Mr. Salah’s popularity is not just the result of his prowess on the field; just as important is his philanthropy. “He is constantly donating money to charities and to his hometown,” said Said Elshishiny, the coach who discovered his talent as a child in Nagrig, a town in the Nile Delta. “It is enough to make anyone adore him.”

Mr. Salah has donated a dialysis machine to a hospital in Nagrig, paid for land to build a sewage treatment plant and renovated a public sports center, a school and a mosque. He has given money to an investment fund set up to bolster Egypt’s faltering economy, and in April, he took part in a video supporting a government campaign against drug addiction. Within three days of its release, it produced a fourfold increase in the number of people seeking treatment, according to the Egyptian Ministry of Social Solidarity.

That he sees no need to disguise his faith only fuels his popularity. “People love the fact that he is not scared of kneeling in prayer in front of everyone in a non-Muslim country at a time of rising Islamophobia,” Mr. Atta said. “It is like a victory to them.”

It feels the same way to the Muslim community — drawn largely from Syrian, Yemeni and Bangladeshi backgrounds — on Merseyside, the region that includes Liverpool. “Muslims are under pressure” in Britain, said Abu Usamah Atthababi, imam of Al Masra mosque in Toxteth, an inner-city district of Liverpool.

In recent years, police figures suggest that hate crimes toward Muslims have been rising across the country, with spikes in religiously motivated hate crimes after terror attacks in and around Paris in 2015, in London in 2016 and 2017, and in Manchester, England, in 2017. A report by the charity Tell MAMA last year suggested that Islamophobic attacks rose by 47 percent in 2016.
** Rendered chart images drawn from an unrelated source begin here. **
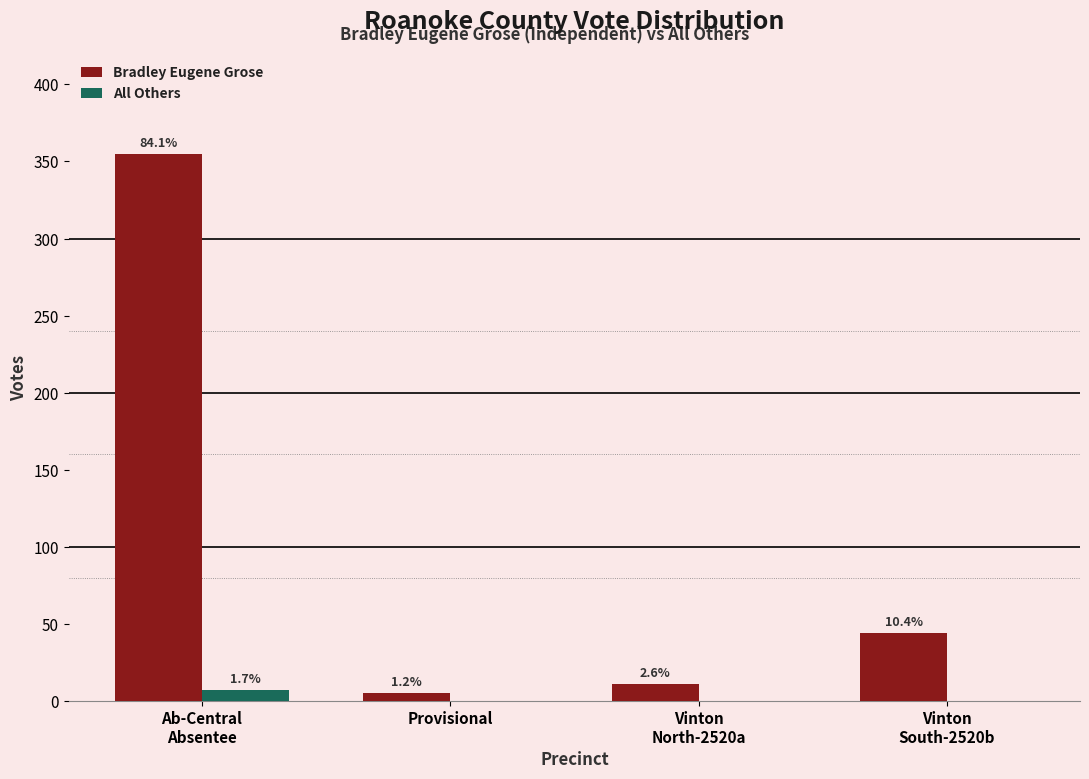

How many groups of bars are there?

4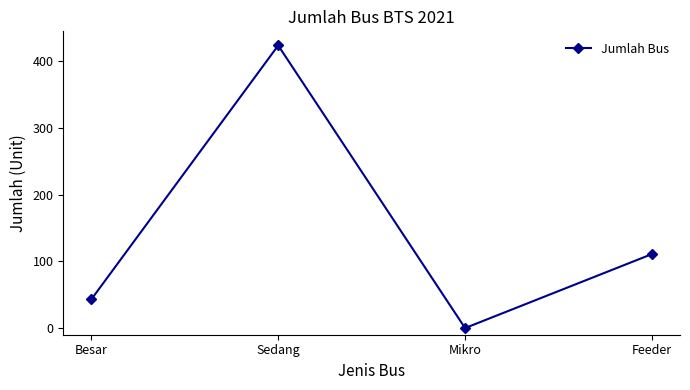

At which category does the chart reach its minimum across all series?

Mikro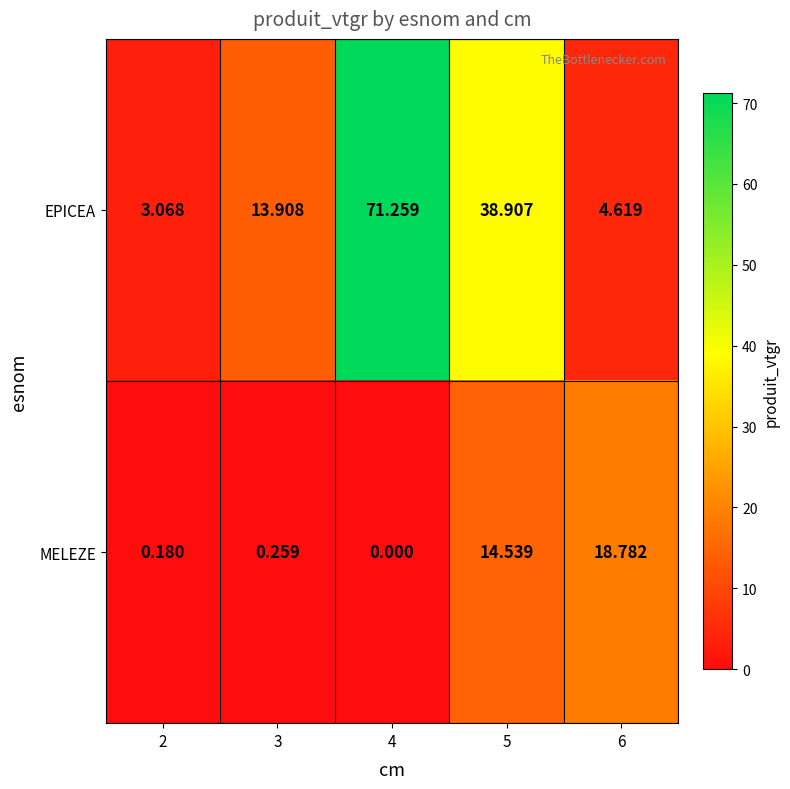

Which category has the highest value across all series?

4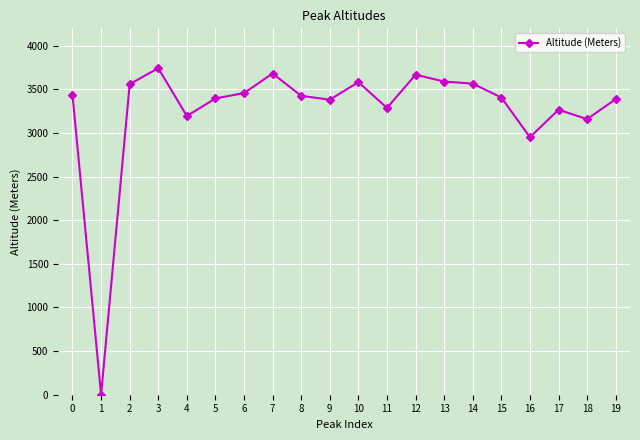

Where is the data nearest to the value 1871?

16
“There is not only evidence that it is on the rise,” said Mr. Versi, “but it is becoming more normalized: It is becoming acceptable to express Islamophobic sentiments in mainstream circles.”

The toxicity of the dialogue around Britain’s decision to leave the European Union, as well as the virulent anti-immigrant stance of the right-wing news media, Mr. Versi said, contributed to an environment in which “people are more comfortable expressing bigoted views.”

Liverpool has seen problems, too. The city considers itself more welcoming than many places in Britain: a “city of outsiders, an anti-establishment city,” as Mr. Atkinson put it. Liverpool has not always enjoyed the easiest of relationships with the rest of the country, he said, adding that “it maybe knows more than most what it is to be tarred as ‘other.’ ”

That is one reason that Radwan Albarbandi, a doctor who moved to Britain from Syria a decade ago and who has lived in Liverpool since 2010, says he believes that most Muslims feel “safe and comfortable here.” It is home to one of England’s oldest Muslim communities, and was the site of the country’s first mosque.

Mr. Atthababi, the imam, pointed out that the city “has a long history of diversity and celebrating that diversity.” He noted that many in the city still refuse to read The Sun, the newspaper boycotted by Liverpool fans since 1989 for its coverage of the Hillsborough disaster, in which 96 of the club’s supporters died. “It is a left-leaning place,” he said.

Still, the police had to increase security at mosques in Liverpool in the wake of the attacks on the United States on Sept. 11, 2001. And a mosque in Birkenhead, on the opposite bank of the Mersey River from Liverpool, was vandalized after the July 7 attack in London in 2005. The Merseyside police force recorded a 75 percent increase in hate crimes from 2012 to 2016.